CUBISM

»When we started painting Cubist pictures, we hadn´t the slightest intention of creating the style of painting that came to be known as Cubism. Instead we wanted to express what it was that moved us.« Pablo Picasso

A picture of five naked prostitutes marks the beginning of Cubism as a movement. Two of them are monstrously deformed, two others stare out at the viewer from a flattened, angular pictorial space. When Picasso was working on his famous painting Les Desmoiselles d´Avignon between 1906 and 1907, he wasn´t interested in instilling sympathy for social outsiders, like Henri de Toulouse-Lautrec, or in moralizing like Georges Rouault. He was primarily concerned with purely artistic problems.

By systematically developing Paul Cézanne´s basic idea of an architecturally constructed, non-illusionistic picture, he reduced human anatomy to rhombi and triangles, thereby rejecting the reproduction of naturalistic proportions. Picasso´s models were the archaic sculptures of his Iberian homeland, and the paintings of El Greco and Paul Gaugain. He found confirmation for his approach in the carvings of African folk art, which had recently been discovered by European painters.

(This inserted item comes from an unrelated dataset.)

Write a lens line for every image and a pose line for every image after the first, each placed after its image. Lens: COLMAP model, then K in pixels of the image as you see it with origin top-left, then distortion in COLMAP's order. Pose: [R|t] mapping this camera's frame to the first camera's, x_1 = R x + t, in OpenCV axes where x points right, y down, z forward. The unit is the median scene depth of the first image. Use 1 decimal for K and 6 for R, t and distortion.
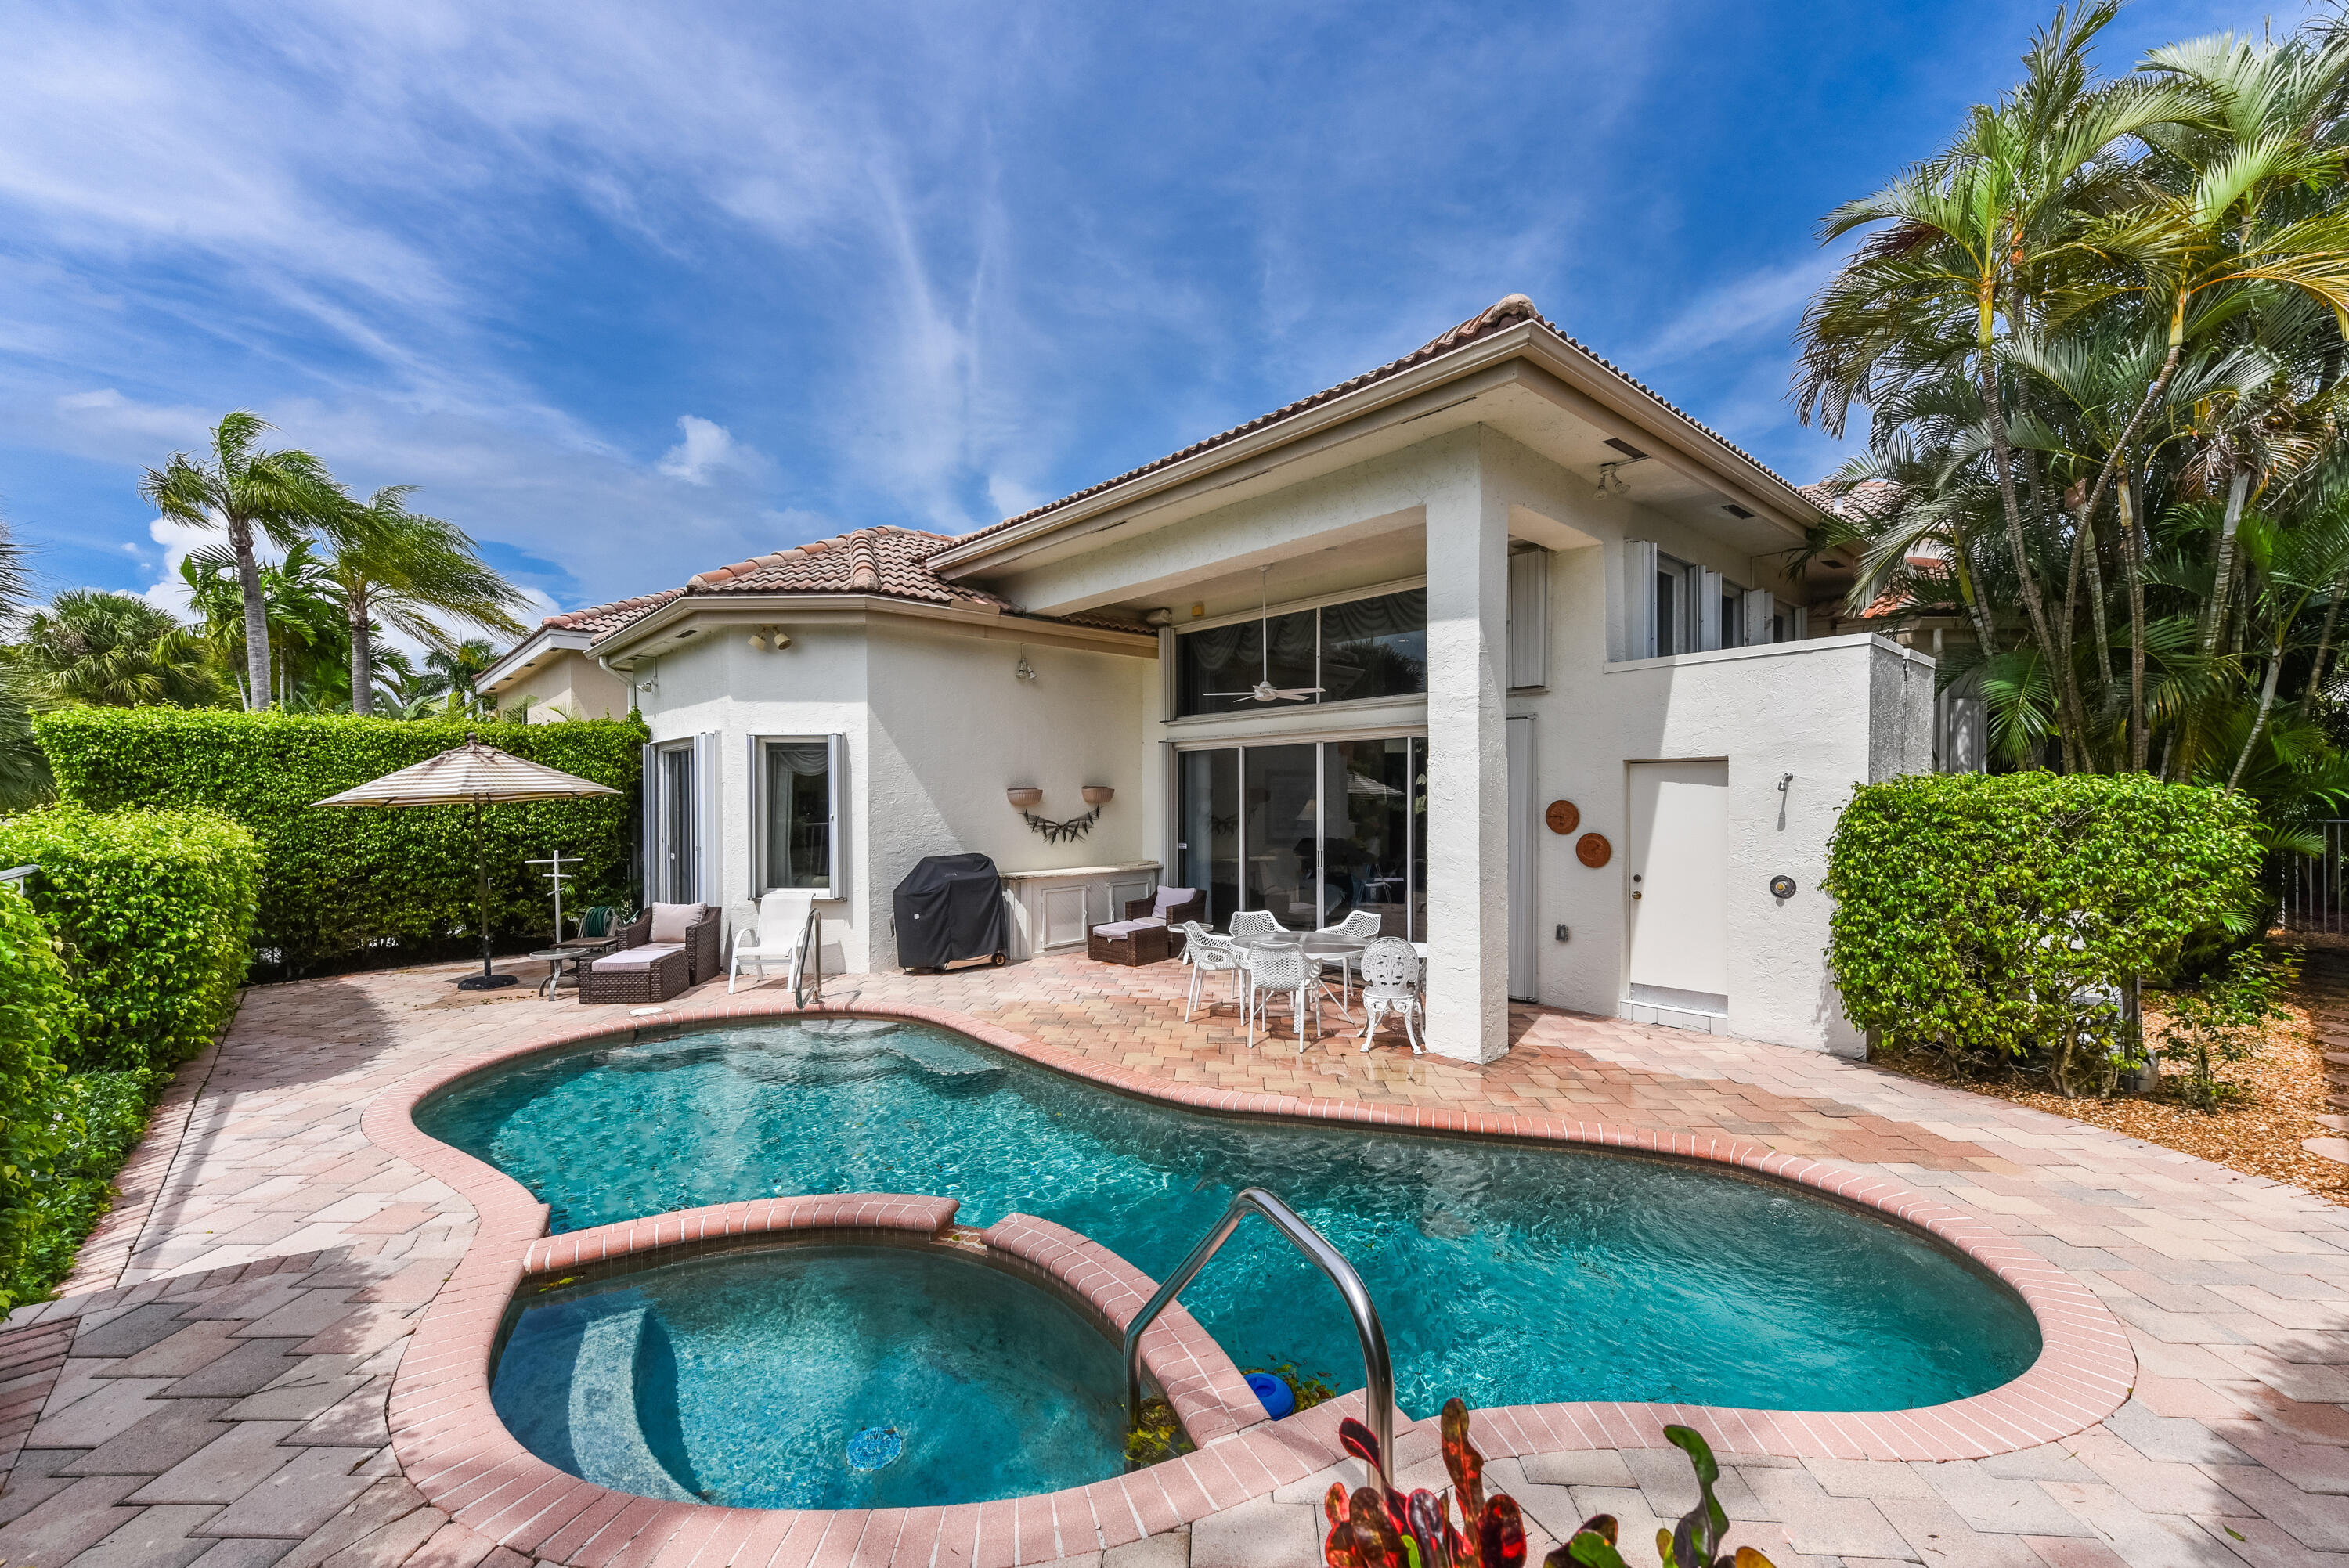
lens RADIAL K [[929.0, 0, 1153.5], [0, 929.0, 816.1], [0, 0, 1]] dist [0.005055, -0.000715]
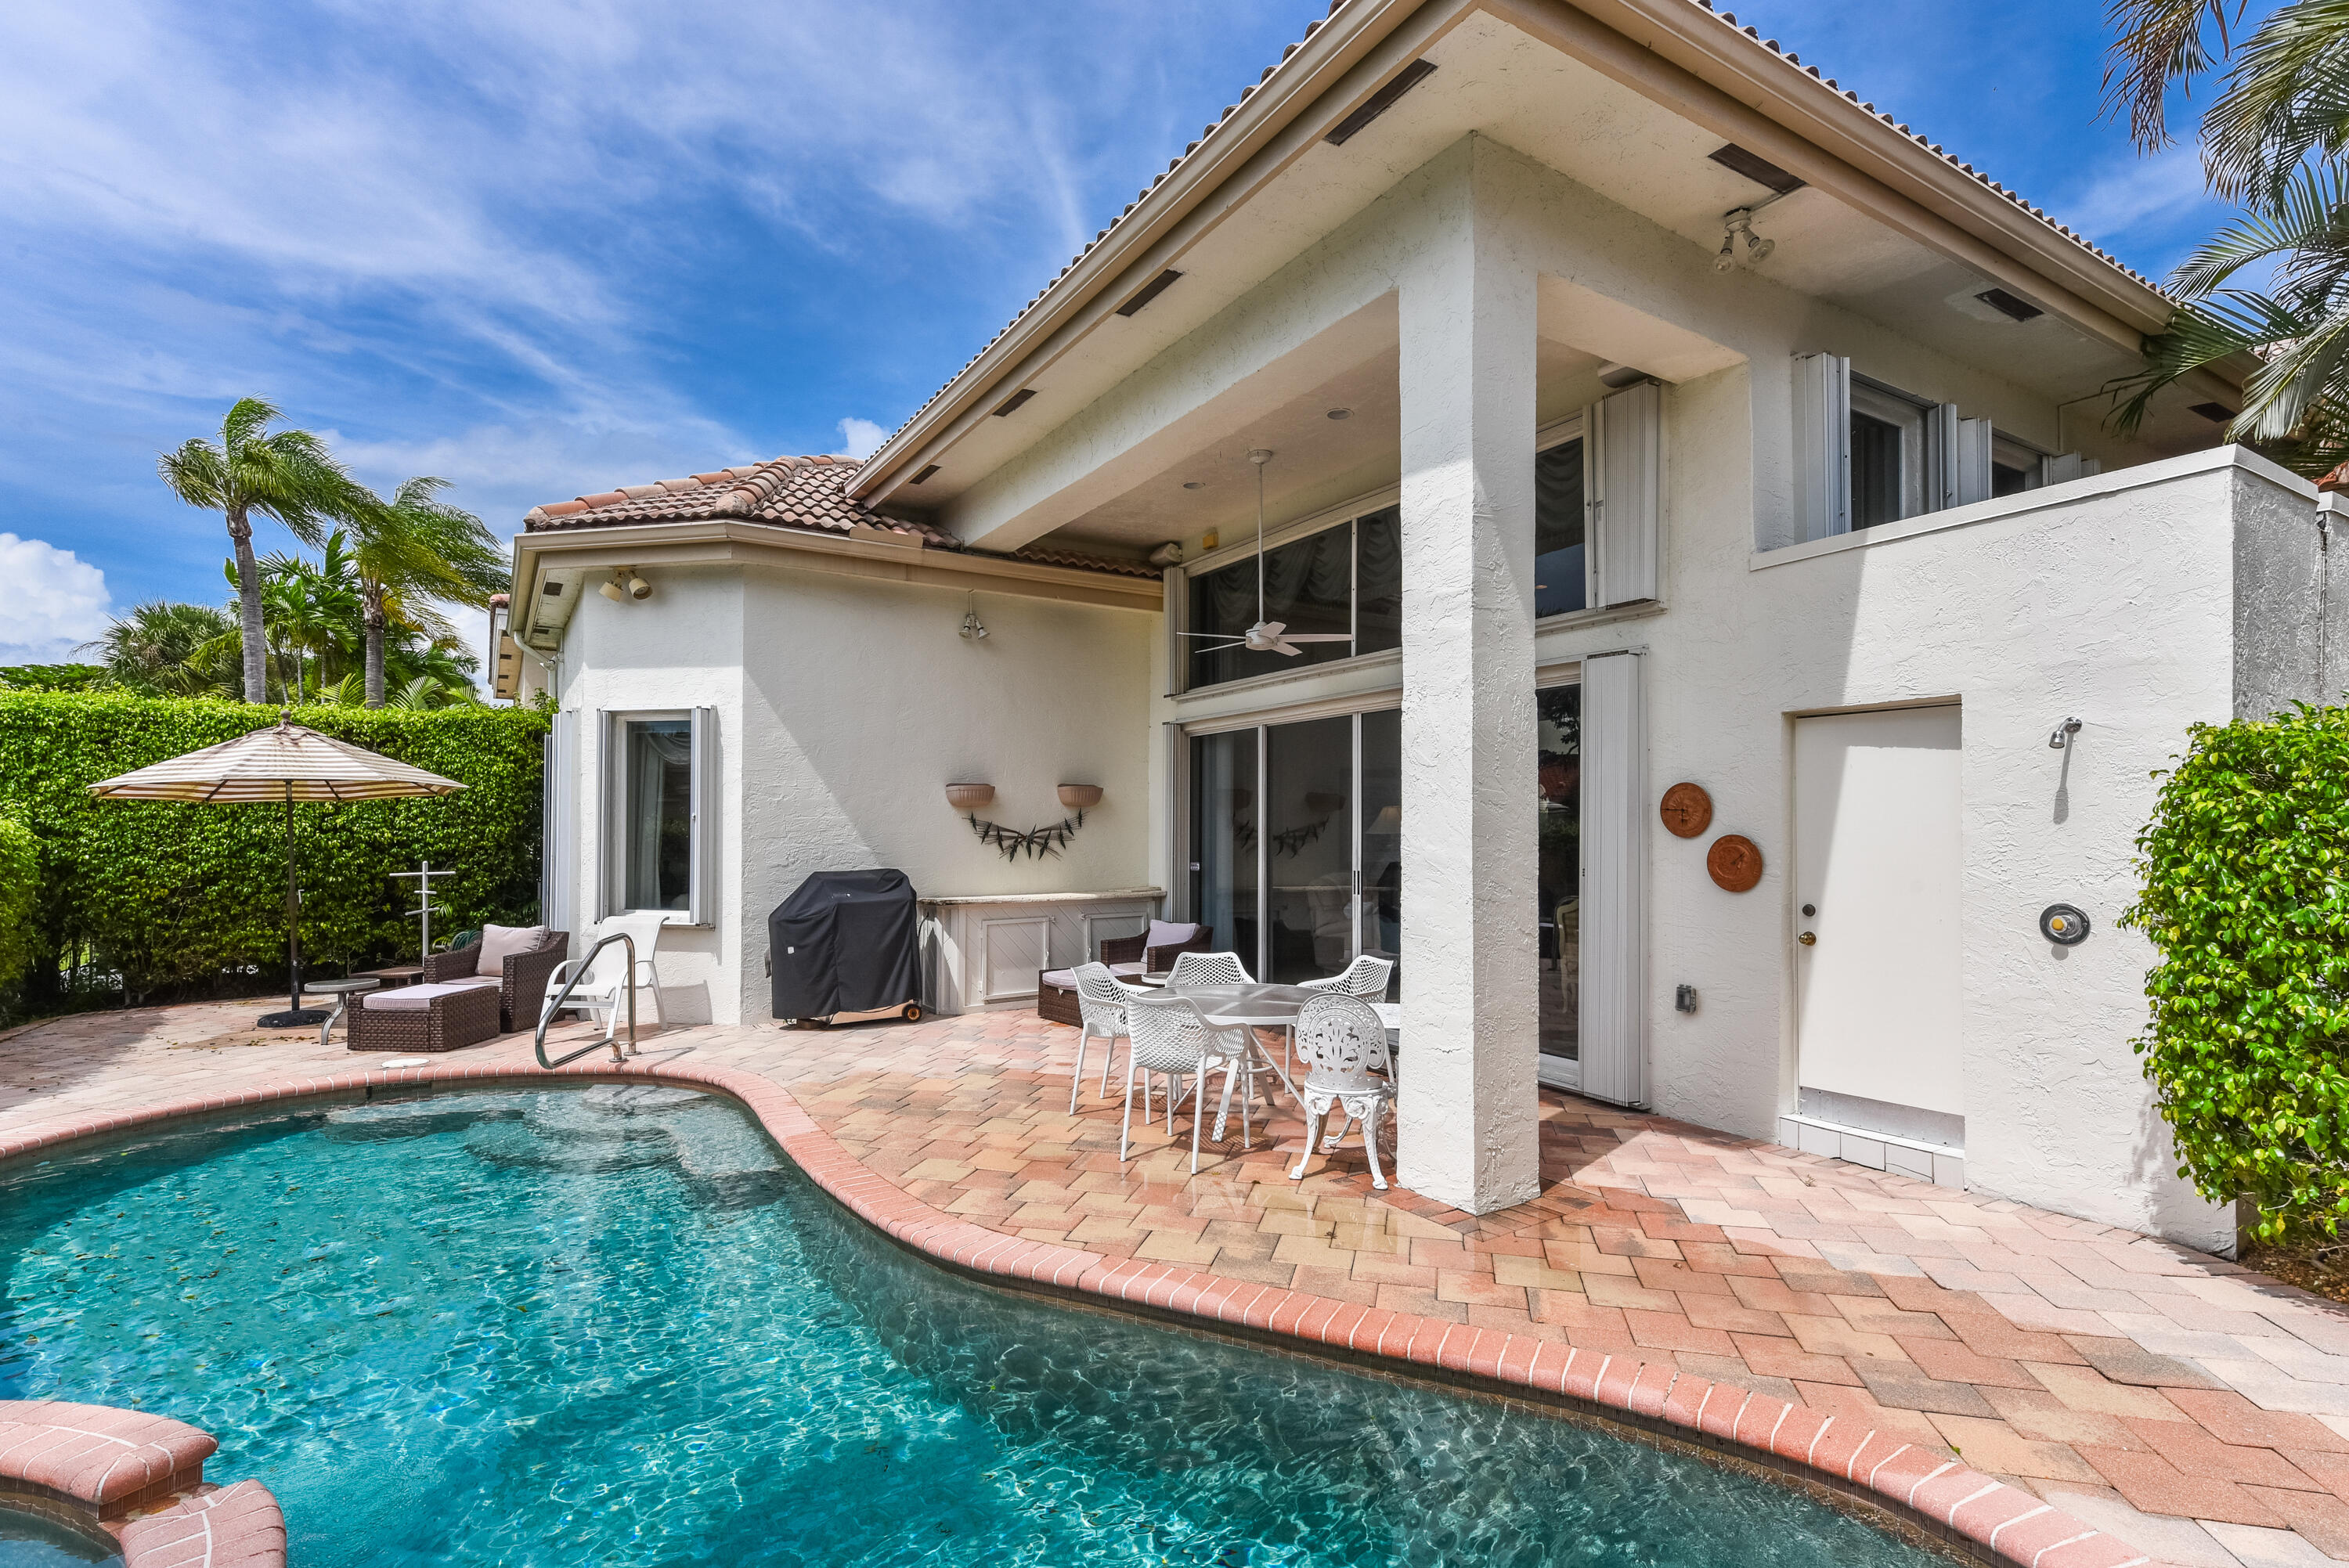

In late 1908, Picasso met Georges Braque through the poet Guillaume Appollinaire; the two men were almost exactly the same age. A close collaboration developed from this meeting, which would last for years, and which for a time, between 1911 and 1912, went so far that the two artists allowed their individual personalities to be absorbed in the common research of Cubist representational techniques, painting almost identical pictures and refusing to sign them.

In the autumn of 1908, Braque mounted an exhibition of his works in the gallery of David-Henry Kahnweiler. Writing for the journal Gil Blas, the critic Louis Vauxcelles spoke in passing of »petits cubes« (little cubes). At another point he used the description »bizarreries cubiques« (bizarre cubist constructions), thereby unwittingly creating the label for the new, leading stylistic movement.

Between 1909 and 1912, Cubism developed from its beginnings into what became known as its Analytical period. Although they continued to paint representationally, the Cubists no longer reproduced the appearance of an object, but aimed at painting the »thing in itself,« as the sum of all its possible appearances. Thus the objects were no longer depicted naturalistically from a given and therefore limited position, but from several possible points of view at the same time. This juxtaposition of several different perspectives was arranged on the canvas in different facets. At the same time, form and space were amalgamated into each other. Color also lost its traditional significance; the palette was limited to brown, grey, and blue tones.

From 1911 onwards, typographical signs began appearing in the works, and later newspaper cuttings, visiting cards, pieces of material, glass, and sand were added. Papier collé had been invented. These fragments of reality did away once and for all with the remnants of illusionistic space; and with them, color made its reappearance in these pictures. It was now though no longer subordinate to objects, and no longer needed to imitate anything, but had become part of a new materiality. This created the preconditions for Synthetic Cubism. Here it was no longer a question of representing the objects of perception, but rather of creating new objects: the picture had gained a new degree of autonomy.

Though Picasso and Braque remained crucial to the full development of Synthetic Cubism, they were no longer the only ones involved. The most important figures at this point were Fernand Léger and Juan Gris. Léger took Cézanne at his word, combining in his Cubist phase cylinders, spheres, and cones to create quasi-analytical spatial images. Gris started out from abstraction in order to arrive at reality. He painted almost exclusively still lifes. Picasso, Braque, and Gris also influenced Albert Gleizes and Jean Metzinger, who published the first book on the new style under the title Du Cubisme. Sonia and Robert Delaunay developed Cubism further, crossing the boundaries of abstraction with their rhythmic and dynamic Orphic color harmonies.

Cubism took issue with the very boundaries of art, and marked the transition from objective to abstract painting. It gave the impetus for the whole of European avant-garde art before 1914. People like Marcel Duchamp, inventor of the Readymades, and the Bauhaus artist Oskar Schlemmer, both started out as Cubists. Lionel Feininger developed the movement further. It had a direct influence on the Italian Futurists, the Expressionsts of the Blaue Reiter and Die Brücke groups in Germany, and the Russian Cubo-Futurists. Cubism in the narrow sense of the term ended with the beginning of the First World War; but the artistic attempt to come to terms with it continued throughout the whole of the twentieth century—from Dada, through Pop Art, to Postmodernism.